In one scenario, Bain found that if piracy and free content ended tomorrow, recording sales would multiply 17 times within three years.
The post-eradication scenario would look like this: during the initial year, consumers would be highly resistant to paying, considering a long-standing expectation of free. But Bain predicted that as the ‘new world order’ started to settle, that resistance would gradually move towards greater payments in the form of premium Spotify subscriptions, increased vinyl purchases, and even download and CD buys. “The first year is when everyone will be complaining, and refuse to buy,” one source told Digital Music News. “But then it’s like everything else, where you pay because you have to. Then, you start to see the recovery, then the big increase.”
Sound impossible? Enter what sources called ‘Piracy D-Day,’ a future point envisioned by Vivendi/UMG brass when piracy is more seriously attacked and eventually eradicated, along with massive cutbacks of free and ‘freemium’ content on sites like Spotify. That massive invasion against piracy would involve a mix of domain name removals (a-la-Grooveshark), heavy deep-packet inspections and content blocking by ISPs, stepped-up legal actions against sites and individuals, and far heavier involvement among influential politicians in both the US and Europe. “Politicians, just like the artists, have always been scared to speak against piracy because they feared the backlash,” the first source continued.
“With current [cross-Atlantic] trade discussions, we’re seeing that change, and Hollywood is helping that.”
All of which brings us around the world once more, to the recent raids against Kim Dotcom in New Zealand. “The music industry is nothing in size, they have no power in Washington, they’re not as smart and just care about their salaries. But Hollywood is different: they have Obama coming to visit, and you wouldn’t see things like Kim Dotcom getting raided without them.”
“They don’t want to lose their industry.”
And, neither does Vivendi, a company extremely unhappy with the current “state of free” across sites like YouTube, SoundCloud, and Spotify. And, for that matter, the current management at UMG, including CEO Lucien Grainge, whose inability to control free content could cost him his job by the end of the year.

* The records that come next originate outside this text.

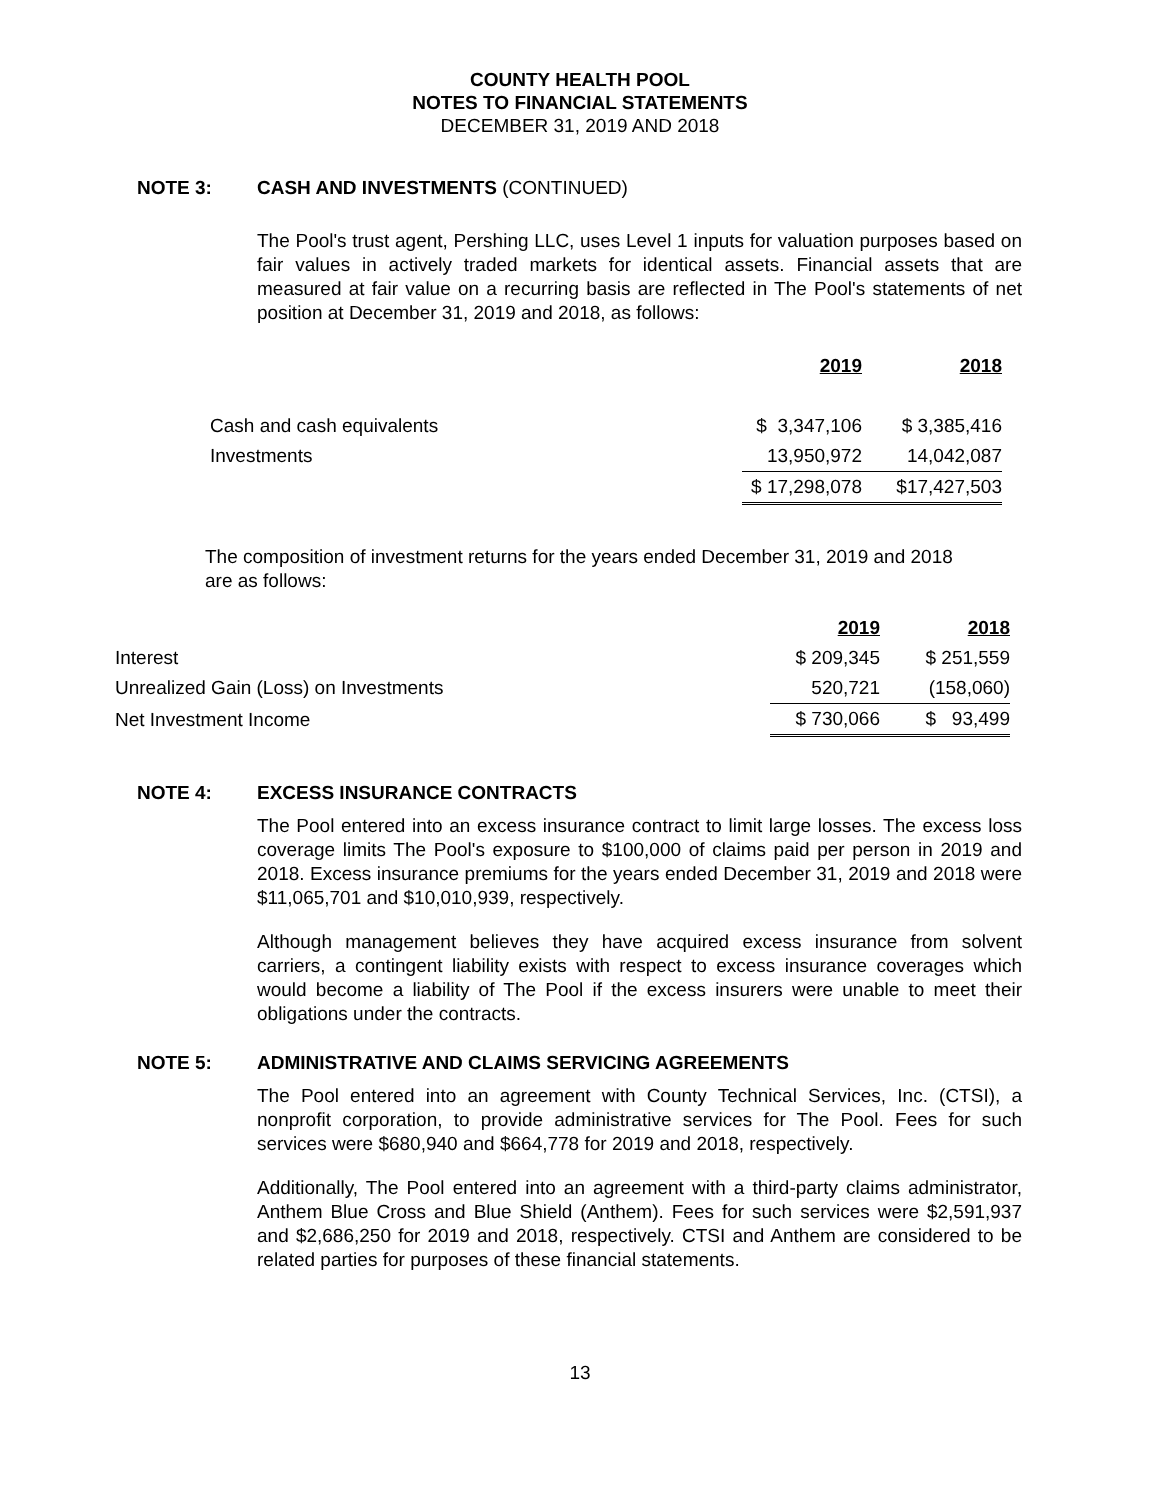COUNTY HEALTH POOL
NOTES TO FINANCIAL STATEMENTS
DECEMBER 31, 2019 AND 2018
NOTE 3: CASH AND INVESTMENTS (CONTINUED)
The Pool's trust agent, Pershing LLC, uses Level 1 inputs for valuation purposes based on fair values in actively traded markets for identical assets. Financial assets that are measured at fair value on a recurring basis are reflected in The Pool's statements of net position at December 31, 2019 and 2018, as follows:
| | 2019 | 2018 |
| Cash and cash equivalents | $ 3,347,106 | $ 3,385,416 |
| Investments | 13,950,972 | 14,042,087 |
| | $ 17,298,078 | $17,427,503 |
The composition of investment returns for the years ended December 31, 2019 and 2018 are as follows:
| | 2019 | 2018 |
| Interest | $ 209,345 | $ 251,559 |
| Unrealized Gain (Loss) on Investments | 520,721 | (158,060) |
| Net Investment Income | $ 730,066 | $ 93,499 |
NOTE 4: EXCESS INSURANCE CONTRACTS
The Pool entered into an excess insurance contract to limit large losses. The excess loss coverage limits The Pool's exposure to $100,000 of claims paid per person in 2019 and 2018. Excess insurance premiums for the years ended December 31, 2019 and 2018 were $11,065,701 and $10,010,939, respectively.
Although management believes they have acquired excess insurance from solvent carriers, a contingent liability exists with respect to excess insurance coverages which would become a liability of The Pool if the excess insurers were unable to meet their obligations under the contracts.
NOTE 5: ADMINISTRATIVE AND CLAIMS SERVICING AGREEMENTS
The Pool entered into an agreement with County Technical Services, Inc. (CTSI), a nonprofit corporation, to provide administrative services for The Pool. Fees for such services were $680,940 and $664,778 for 2019 and 2018, respectively.
Additionally, The Pool entered into an agreement with a third-party claims administrator, Anthem Blue Cross and Blue Shield (Anthem). Fees for such services were $2,591,937 and $2,686,250 for 2019 and 2018, respectively. CTSI and Anthem are considered to be related parties for purposes of these financial statements.
13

But top figures at Vivendi, including multi-billionaire Vincent Bolloré, are still betting long on music content, according to sources. That would explain the quick dismissal of an $8.5 billion UMG acquisition offer from Japanese Softbank, not to mention a more recent tender from John C. Malone’s Liberty Media Group. “They see this piracy problem as solvable, and reversible,” a second source relayed. “Then, you have the multiplier effect, maybe 17 times, maybe 25 times over.”
That viewpoint is also shared by Russian mega-billionaire Len Blavatnik, whose chips include a $100 million+ plus bet on streaming service Deezer, not to mention a multi-billion dollar ownership play on that other major label, Warner Music Group. “There’s a reason these investments are happening,” the source continued.